Some promotions to the rank of brigadier were made in the Potomac Army at this time, and Grant was notified that there were three or four other vacancies in that grade. This led him to say he would like to have them given to such men as Sherman might recommend. He added: "No one can tell so well as one immediately in command the disposition that should be made of the material on hand. Osterhaus has proved himself a good soldier, but if he is not in the field I regret his promotion."[Footnote:Id., p. 260.]As it had been Grant's former recommendation which had been the strongest ostensible ground of the promotion, this remark of his is important as pointing out the true principle in such matters. Recommendations of such a sort are always on the implied condition that the claim shall not be forfeited by subsequent conduct, and Grant said in substance that the circumstances had altered the cases and relieved him (and the administration too) of any obligation.

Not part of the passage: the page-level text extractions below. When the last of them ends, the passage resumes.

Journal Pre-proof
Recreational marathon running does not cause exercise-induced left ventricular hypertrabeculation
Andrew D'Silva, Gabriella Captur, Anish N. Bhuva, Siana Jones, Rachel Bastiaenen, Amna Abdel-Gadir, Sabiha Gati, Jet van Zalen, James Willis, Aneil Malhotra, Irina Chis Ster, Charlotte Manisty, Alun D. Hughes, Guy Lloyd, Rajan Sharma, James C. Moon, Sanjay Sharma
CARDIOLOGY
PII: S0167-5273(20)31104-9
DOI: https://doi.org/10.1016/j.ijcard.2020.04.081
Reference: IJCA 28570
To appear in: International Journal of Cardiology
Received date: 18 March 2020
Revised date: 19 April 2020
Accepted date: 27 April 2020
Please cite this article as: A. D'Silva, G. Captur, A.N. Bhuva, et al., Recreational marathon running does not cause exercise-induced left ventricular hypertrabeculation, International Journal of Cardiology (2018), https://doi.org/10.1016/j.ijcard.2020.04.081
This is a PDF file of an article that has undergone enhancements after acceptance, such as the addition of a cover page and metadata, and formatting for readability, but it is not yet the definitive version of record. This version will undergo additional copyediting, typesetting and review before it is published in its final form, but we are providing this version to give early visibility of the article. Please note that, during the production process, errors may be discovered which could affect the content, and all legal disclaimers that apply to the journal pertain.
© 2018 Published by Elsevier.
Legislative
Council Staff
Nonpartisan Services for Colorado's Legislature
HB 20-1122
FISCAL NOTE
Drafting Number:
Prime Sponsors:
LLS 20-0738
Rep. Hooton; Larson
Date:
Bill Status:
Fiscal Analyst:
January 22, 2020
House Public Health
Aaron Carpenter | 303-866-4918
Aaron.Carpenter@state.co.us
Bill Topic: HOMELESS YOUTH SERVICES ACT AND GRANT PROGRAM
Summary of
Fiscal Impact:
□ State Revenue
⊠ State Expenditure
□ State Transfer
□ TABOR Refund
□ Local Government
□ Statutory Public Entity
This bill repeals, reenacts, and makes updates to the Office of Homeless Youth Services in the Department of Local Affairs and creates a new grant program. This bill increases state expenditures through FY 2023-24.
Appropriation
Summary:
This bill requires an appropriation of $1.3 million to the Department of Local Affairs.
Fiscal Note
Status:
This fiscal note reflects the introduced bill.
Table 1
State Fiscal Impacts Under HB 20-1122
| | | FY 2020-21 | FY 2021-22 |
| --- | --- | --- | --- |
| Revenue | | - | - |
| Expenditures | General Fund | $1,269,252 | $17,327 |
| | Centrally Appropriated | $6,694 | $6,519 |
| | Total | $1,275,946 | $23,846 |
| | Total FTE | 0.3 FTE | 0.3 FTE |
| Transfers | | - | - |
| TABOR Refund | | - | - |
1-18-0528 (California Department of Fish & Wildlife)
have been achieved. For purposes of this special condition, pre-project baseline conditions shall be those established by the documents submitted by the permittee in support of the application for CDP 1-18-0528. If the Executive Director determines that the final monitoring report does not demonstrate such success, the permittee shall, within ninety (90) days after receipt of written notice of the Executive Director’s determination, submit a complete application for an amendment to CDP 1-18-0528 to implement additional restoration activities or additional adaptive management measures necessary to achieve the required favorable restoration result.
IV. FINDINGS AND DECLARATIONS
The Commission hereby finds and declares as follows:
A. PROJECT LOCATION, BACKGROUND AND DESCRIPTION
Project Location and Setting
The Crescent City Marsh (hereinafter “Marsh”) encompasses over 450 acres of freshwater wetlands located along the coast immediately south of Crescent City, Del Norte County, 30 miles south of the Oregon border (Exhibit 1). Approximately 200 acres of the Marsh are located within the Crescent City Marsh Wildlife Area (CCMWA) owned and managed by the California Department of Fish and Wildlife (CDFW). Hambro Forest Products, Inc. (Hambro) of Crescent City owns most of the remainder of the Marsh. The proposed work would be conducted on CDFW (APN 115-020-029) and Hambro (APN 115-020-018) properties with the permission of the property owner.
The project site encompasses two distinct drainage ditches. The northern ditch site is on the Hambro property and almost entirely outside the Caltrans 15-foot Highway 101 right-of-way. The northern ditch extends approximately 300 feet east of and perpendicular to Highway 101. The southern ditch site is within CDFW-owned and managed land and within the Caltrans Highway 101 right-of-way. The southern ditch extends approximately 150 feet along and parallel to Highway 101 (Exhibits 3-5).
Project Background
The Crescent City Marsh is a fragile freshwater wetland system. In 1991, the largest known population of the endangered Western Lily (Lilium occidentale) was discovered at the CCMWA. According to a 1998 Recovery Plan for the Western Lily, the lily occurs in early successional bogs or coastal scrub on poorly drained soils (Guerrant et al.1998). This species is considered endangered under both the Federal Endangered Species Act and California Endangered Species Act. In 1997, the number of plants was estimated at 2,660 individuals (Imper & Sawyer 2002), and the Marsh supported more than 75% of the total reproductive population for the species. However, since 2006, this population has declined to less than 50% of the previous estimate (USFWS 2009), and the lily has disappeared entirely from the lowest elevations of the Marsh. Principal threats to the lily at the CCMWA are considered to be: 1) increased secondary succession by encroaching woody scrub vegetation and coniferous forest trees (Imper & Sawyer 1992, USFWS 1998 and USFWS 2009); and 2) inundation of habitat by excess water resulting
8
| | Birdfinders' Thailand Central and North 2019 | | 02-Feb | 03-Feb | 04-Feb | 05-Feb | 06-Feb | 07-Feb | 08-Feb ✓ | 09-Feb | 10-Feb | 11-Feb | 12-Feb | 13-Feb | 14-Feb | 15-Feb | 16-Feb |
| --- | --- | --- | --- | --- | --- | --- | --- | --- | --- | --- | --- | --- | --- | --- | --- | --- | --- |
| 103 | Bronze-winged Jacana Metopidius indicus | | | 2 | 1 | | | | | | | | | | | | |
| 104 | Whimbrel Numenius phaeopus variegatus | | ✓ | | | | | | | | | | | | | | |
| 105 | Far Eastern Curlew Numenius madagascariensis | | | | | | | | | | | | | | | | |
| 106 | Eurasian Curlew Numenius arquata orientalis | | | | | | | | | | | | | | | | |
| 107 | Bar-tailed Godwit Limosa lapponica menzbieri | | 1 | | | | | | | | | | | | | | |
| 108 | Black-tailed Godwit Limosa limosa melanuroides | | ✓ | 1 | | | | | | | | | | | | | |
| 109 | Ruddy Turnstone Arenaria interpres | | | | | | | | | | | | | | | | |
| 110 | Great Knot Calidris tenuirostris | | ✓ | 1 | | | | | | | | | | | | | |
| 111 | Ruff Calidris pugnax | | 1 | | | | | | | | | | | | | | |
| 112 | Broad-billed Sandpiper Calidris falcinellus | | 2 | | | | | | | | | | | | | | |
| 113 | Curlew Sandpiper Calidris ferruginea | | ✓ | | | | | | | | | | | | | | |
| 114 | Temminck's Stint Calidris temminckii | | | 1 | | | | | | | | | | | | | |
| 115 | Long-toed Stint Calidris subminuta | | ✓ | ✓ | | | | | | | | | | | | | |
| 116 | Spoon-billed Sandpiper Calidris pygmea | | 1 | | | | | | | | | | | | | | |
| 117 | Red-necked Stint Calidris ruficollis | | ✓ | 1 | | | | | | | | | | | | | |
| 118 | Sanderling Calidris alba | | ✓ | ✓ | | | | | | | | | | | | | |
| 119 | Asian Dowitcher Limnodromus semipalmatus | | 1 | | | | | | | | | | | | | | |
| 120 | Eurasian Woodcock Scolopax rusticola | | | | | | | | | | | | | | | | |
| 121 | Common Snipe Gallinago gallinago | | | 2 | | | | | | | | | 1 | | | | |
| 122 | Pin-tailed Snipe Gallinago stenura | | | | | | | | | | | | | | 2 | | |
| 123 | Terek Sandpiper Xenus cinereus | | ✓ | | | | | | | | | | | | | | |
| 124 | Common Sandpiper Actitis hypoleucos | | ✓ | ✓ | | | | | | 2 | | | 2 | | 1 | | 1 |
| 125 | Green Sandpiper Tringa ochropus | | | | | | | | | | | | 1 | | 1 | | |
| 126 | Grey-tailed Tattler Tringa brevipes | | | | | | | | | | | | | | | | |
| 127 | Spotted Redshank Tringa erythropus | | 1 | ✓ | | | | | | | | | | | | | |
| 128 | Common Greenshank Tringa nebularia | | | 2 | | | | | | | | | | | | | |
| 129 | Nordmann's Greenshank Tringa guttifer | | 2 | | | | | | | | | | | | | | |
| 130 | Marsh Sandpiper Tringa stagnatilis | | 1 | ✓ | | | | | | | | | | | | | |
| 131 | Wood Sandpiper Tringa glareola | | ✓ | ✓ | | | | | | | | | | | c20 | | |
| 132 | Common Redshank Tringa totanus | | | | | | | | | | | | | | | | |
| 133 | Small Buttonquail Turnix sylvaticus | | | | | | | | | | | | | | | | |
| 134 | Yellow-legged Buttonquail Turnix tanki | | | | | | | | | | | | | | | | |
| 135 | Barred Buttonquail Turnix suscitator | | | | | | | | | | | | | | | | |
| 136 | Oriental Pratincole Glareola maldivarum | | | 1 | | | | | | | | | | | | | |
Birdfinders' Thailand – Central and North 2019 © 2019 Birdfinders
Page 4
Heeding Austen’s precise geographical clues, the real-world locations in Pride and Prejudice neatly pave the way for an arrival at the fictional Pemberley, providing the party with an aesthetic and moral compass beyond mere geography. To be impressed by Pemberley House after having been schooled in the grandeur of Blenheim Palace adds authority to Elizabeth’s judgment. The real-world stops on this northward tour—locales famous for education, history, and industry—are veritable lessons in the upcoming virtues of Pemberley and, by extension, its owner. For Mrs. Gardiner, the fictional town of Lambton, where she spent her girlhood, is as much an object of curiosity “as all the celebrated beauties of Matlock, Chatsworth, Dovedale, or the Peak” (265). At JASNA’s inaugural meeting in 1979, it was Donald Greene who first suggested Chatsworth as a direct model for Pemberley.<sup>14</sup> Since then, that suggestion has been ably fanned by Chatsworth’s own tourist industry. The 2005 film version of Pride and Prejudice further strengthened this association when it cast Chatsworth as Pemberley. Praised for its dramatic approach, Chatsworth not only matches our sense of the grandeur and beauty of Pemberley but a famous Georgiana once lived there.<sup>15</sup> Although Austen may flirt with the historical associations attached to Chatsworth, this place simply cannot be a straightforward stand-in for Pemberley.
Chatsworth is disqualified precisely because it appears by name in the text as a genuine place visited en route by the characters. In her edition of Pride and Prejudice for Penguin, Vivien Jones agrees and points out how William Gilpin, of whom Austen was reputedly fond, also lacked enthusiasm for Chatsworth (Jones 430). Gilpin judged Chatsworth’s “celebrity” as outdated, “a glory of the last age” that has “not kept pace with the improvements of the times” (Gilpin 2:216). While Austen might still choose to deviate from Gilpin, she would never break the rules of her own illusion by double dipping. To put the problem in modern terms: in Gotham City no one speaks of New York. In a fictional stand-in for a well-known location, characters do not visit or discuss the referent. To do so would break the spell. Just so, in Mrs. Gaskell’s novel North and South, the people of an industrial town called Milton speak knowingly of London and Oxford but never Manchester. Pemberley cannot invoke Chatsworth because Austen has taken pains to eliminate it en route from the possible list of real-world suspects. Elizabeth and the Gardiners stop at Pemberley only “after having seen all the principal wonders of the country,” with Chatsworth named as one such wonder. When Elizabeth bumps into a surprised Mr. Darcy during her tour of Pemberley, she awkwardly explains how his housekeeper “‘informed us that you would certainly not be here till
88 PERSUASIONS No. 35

To complete the discussion, it must be noted that there were three brigadiers from Indiana in the Twenty-third Corps at this time, and Hovey was not only the junior of the three but had been the least actively employed in the campaign. Manson had been stricken down in the battle of Resaca whilst heroically leading his men to the capture of the rebel position, and never fully recovered from the injury.[Footnote:Ante, p. 221.]Hascall distinguished himself at every step of the campaign. Both left the service at last without any further recognition. It was common fame in the army that they were not favored by Governor O. P. Morton, the dominant political influence in their State. Hovey's further service was not in the field, but as commandant of the District of Indiana. Osterhaus returned to the Fifteenth Corps and served creditably in Sherman's remaining campaigns. Hovey's division was broken up, one brigade being added to Hascall's division and the other to mine.[Footnote: Official Records, vol. xxxviii. pt. iv. p. 448.]